Social Media Outline

B2B branding, site design, corporate identity creation
By: (Aranjedeath)
on
Twitter

short. real-time. contextual. customer support. news breaks on twitter. Corporate and personal are both received well, but pick one. If you're not on top of your stuff, your message will probably be lost. twitter moves quickly, and waits for noone.

Facebook

longer, but still <100 words. Photos a plus. If your tweets are high quality enough, cross-share them. It's a personal network though, so be personal. Don't be business. Specifically, trumpeting brand messages and slogans does not seem to do well here. Again, it's a personal network, so personal interaction is key. B2B is not easy here, due to the personal nature of the network.

G+

long-form writing is possible (and you'll find others quickly if you do). It's good for meta-discussion. Photos/videos/thought-leading(saying the right thing to the right people at the right place at the right time in the right way) with high quality links to outside articles marked up with Authorship/hCard always a plus. G+ loves high-res photos with relevant text. Communities are absolutely gold if you want to work on the meta-discussions around branding, marketing, coding, web design, web development, whatever. It really doesn't matter. Someone, somewhere has a community around the topic you want to work with. Unlike Facebook, penetration is not an issue here (Facebook filters messages (unless you pay) while Google has attempted to build a serendipity engine). Also, be aware that anything you put into G+ with links and photos and discussion will boost that link's rank. Google has been about as clear as you can be about what G+ does for sites.

LinkedIn

The internet tells me this is the one for B2B, but I have zero experience with it and thus cannot speak to its advantages. But — It's the business professional's network for a reason. Businesses are here.

SEO Ranking

I don't know about Bing and others, but Google has, for the past ~2 years, been moving towards punishing all of the old SEO tools (see all the articles that come out every time Google pushes a new search engine ranking algorithm. The algorithms are named, and every time SEO people scream bloody murder. It's great). All the keyword spamming and loading, all the link-building, etc. They want real text written by real humans, attributed to the real author (Google Authorship+hCard data). Use all of the new html5 micro-formats, all the little things like hCard data, along with excruciatingly good, well structured, semantic html5. Even if some of the old tools work still, the general trend is that Google wishes they didn't and is working to make that a reality. Best not to waste money being on the trailing edge.

Further Notes

Don't cross-share between networks if you're saying things targeted to that specific network/demographic, and also not if for example your twitter is business and your Facebook is personal. Those shouldn't be automatically cross-shared between. Manually, perhaps.

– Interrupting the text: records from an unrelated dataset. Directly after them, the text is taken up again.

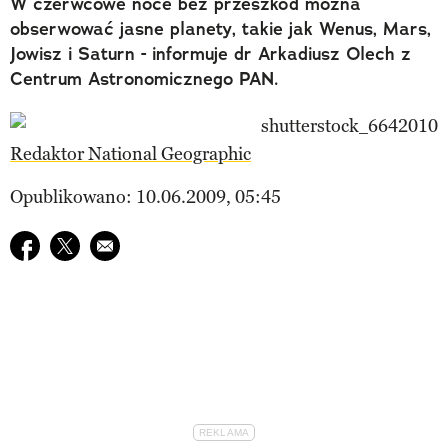
W czerwcowe noce bez przeszkód można
obserwować jasne planety, takie jak Wenus, Mars,
Jowisz i Saturn - informuje dr Arkadiusz Olech z
Centrum Astronomicznego PAN.
Redaktor National Geographic
Opublikowano: 10.06.2009, 05:45
Udostępnij na facebook
Udostępnij na twitter
E-mail do przyjaciela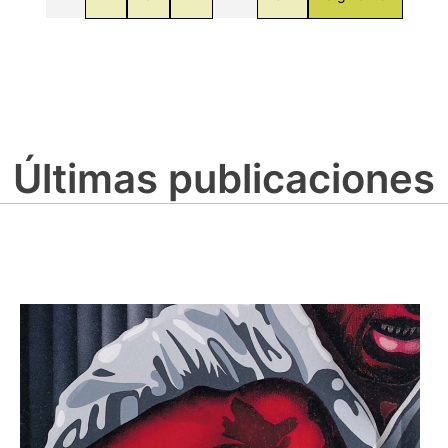
Últimas publicaciones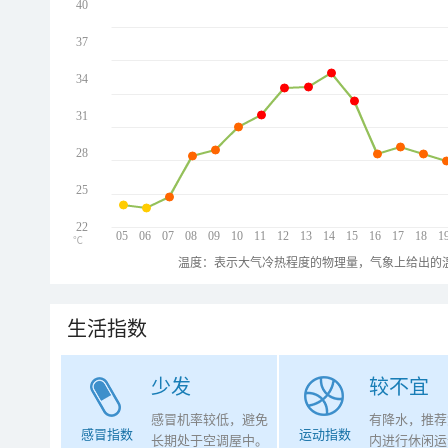
40
37
34
31
28
25
22
05
06
07
08
09
10
11
12
13
14
15
16
17
18
1
℃
温度：表示大气冷热程度的物理量，气象上给出的温
生活指数
少发
较不宜
感冒机率较低，避免
有降水，推荐
感冒指数
运动指数
长期处于空调屋中。
内进行休闲运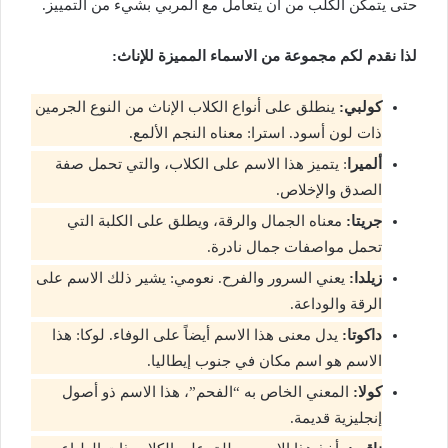
حتى يتمكن الكلب من أن يتعامل مع المربي بشيء من التمييز.
لذا نقدم لكم مجموعة من الاسماء المميزة للإناث:
كولبي:
ينطلق على أنواع الكلاب الإناث من النوع الجرمين
ذات لون أسود. استرا: معناه النجم الألمع.
ألميرا
: يتميز هذا الاسم على الكلاب، والتي تحمل صفة
الصدق والإخلاص.
جريتا:
معناه الجمال والرقة، ويطلق على الكلبة التي
تحمل مواصفات جمال نادرة.
زيلدا:
يعني السرور والفرح. نعومي: يشير ذلك الاسم على
الرقة والوداعة.
داكوتا:
يدل معنى هذا الاسم أيضاً على الوفاء. لوكا: هذا
الاسم هو اسم مكان في جنوب إيطاليا.
كولا:
المعني الخاص به “الفحم”، هذا الاسم ذو أصول
إنجليزية قديمة.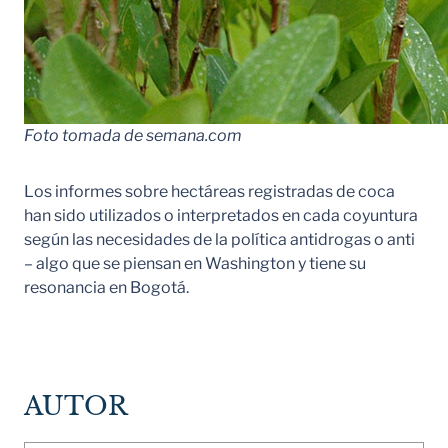
Foto tomada de semana.com
Los informes sobre hectáreas registradas de coca
han sido utilizados o interpretados en cada coyuntura
según las necesidades de la política antidrogas o anti
– algo que se piensan en Washington y tiene su
resonancia en Bogotá.
AUTOR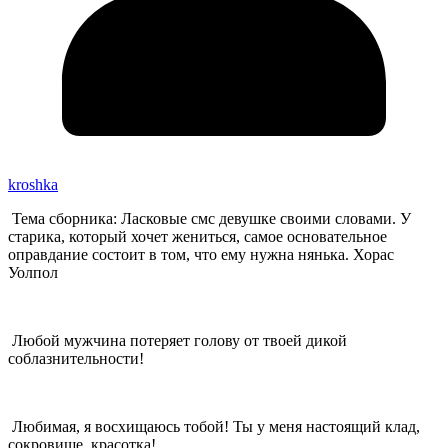
kroshka
Тема сборника: Ласковые смс девушке своими словами. У
старика, который хочет жениться, самое основательное
оправдание состоит в том, что ему нужна нянька. Хорас
Уолпол
Любой мужчина потеряет голову от твоей дикой
соблазнительности!
Любимая, я восхищаюсь тобой! Ты у меня настоящий клад,
сокровище, красотка!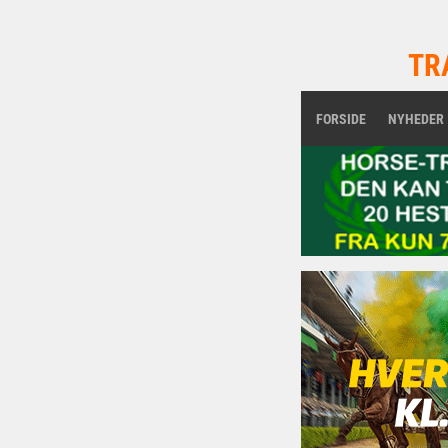
TR
FORSIDE
NYHEDER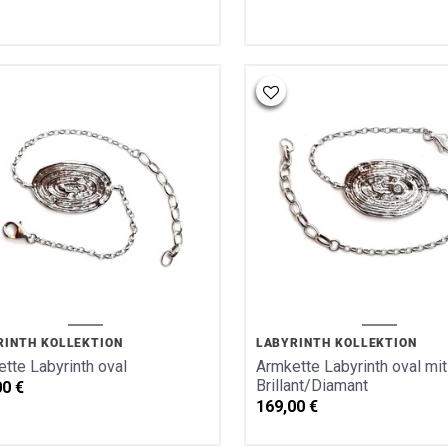
RINTH KOLLEKTION
LABYRINTH KOLLEKTION
tte Labyrinth oval
Armkette Labyrinth oval mit
Brillant/Diamant
00
€
169,00
€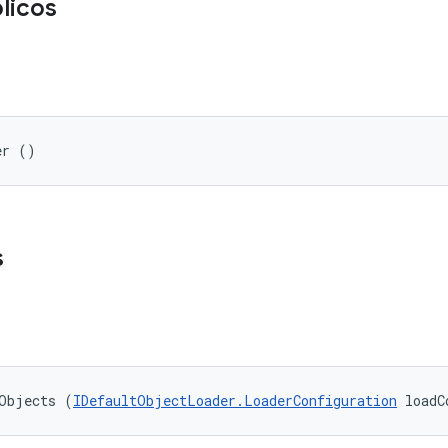
licos
er ()
s
tObjects (
IDefaultObjectLoader.LoaderConfiguration
 loadC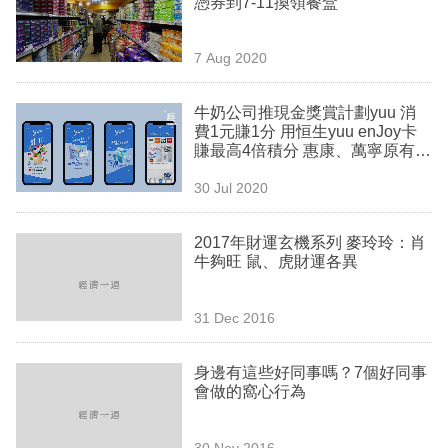
憑券到7-11換領餐盒
業
科
7 Aug 2020
技
牛奶公司推現金獎賞計劃yuu 消
職
費1元賺1分 用恒生yuu enJoy卡
賺最高4倍積分 惠康、萬寧原有積
場
分點算？
30 Jul 2020
生
活
2017年財運玄機系列 麥玲玲：肖
牛夠旺 鼠、虎財運各異
時
事
31 Dec 2016
專
欄
身邊有這些好同事嗎？7個好同事
會做的窩心行為
訂
閱
30 Nov 2016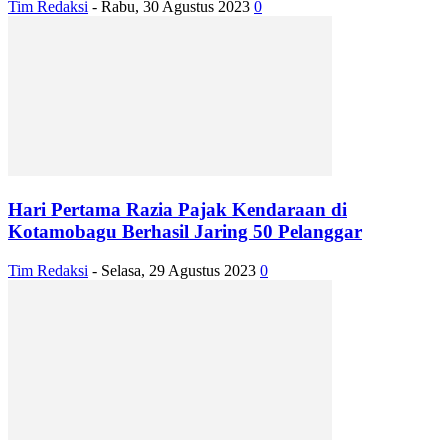
Tim Redaksi
-
Rabu, 30 Agustus 2023
0
Hari Pertama Razia Pajak Kendaraan di
Kotamobagu Berhasil Jaring 50 Pelanggar
Tim Redaksi
-
Selasa, 29 Agustus 2023
0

If you share gorgeous hi-res photos of work, any of them will do, but mostly the sites other than twitter. (twitter likes links. photos are fine, but (a majority) use it on a mobile phone.)

If you're going to work ~8 hour days, an hour of that should be industry(social+networking) stuff. Keeping up with news, making commentary, pointing out issues with new stuff, etc. Be original, give your opinion, etc. You want to be a part of the meta-discussion. It'll help you stay informed about new stuff, and you'll pick some leads up in the process (especially if what you're saying is spot-on). (being spot-on is often called being a "thought leader" in a marketing context. The right thing at the right time.) When you die on the internet, you die for real. Friends/acquaintances made on the internet are no different. Make them, keep them. This also means that if you fuck up, you fix it. Keys at the top should guide your interactions.

what kind of prose will you use? what tenses to refer? what will the voice be like? company needs a "voice". clear separation is the most important thing. Business * page should be only things you want to reflect on your company. If you and your brand are synonymous, then you're synonymous – see previous sentence.

When at a certain scale (large enough where social media is monetarily worth it to support during business hours) perhaps set business pages up to be run by someone whose job it is to do that. This way it's not a personal thing, they're representing the brand. This can only happen after the questions earlier regarding the company's voice, etc, are answered and documented.

you like branding: so show-and-tell examples of really good branding. Not a bad idea for a blog, either (weekly? so you can dip your toes and gain an audience without a massive amount of time spent on that single outlet). G+ would like it, too. This is not "hey look at pretty pictures" – it needs to be more substantive. If you want to go for it, do something longform such as critiquing fully the designs, laying out where you think their influences came from (think art history), things like that.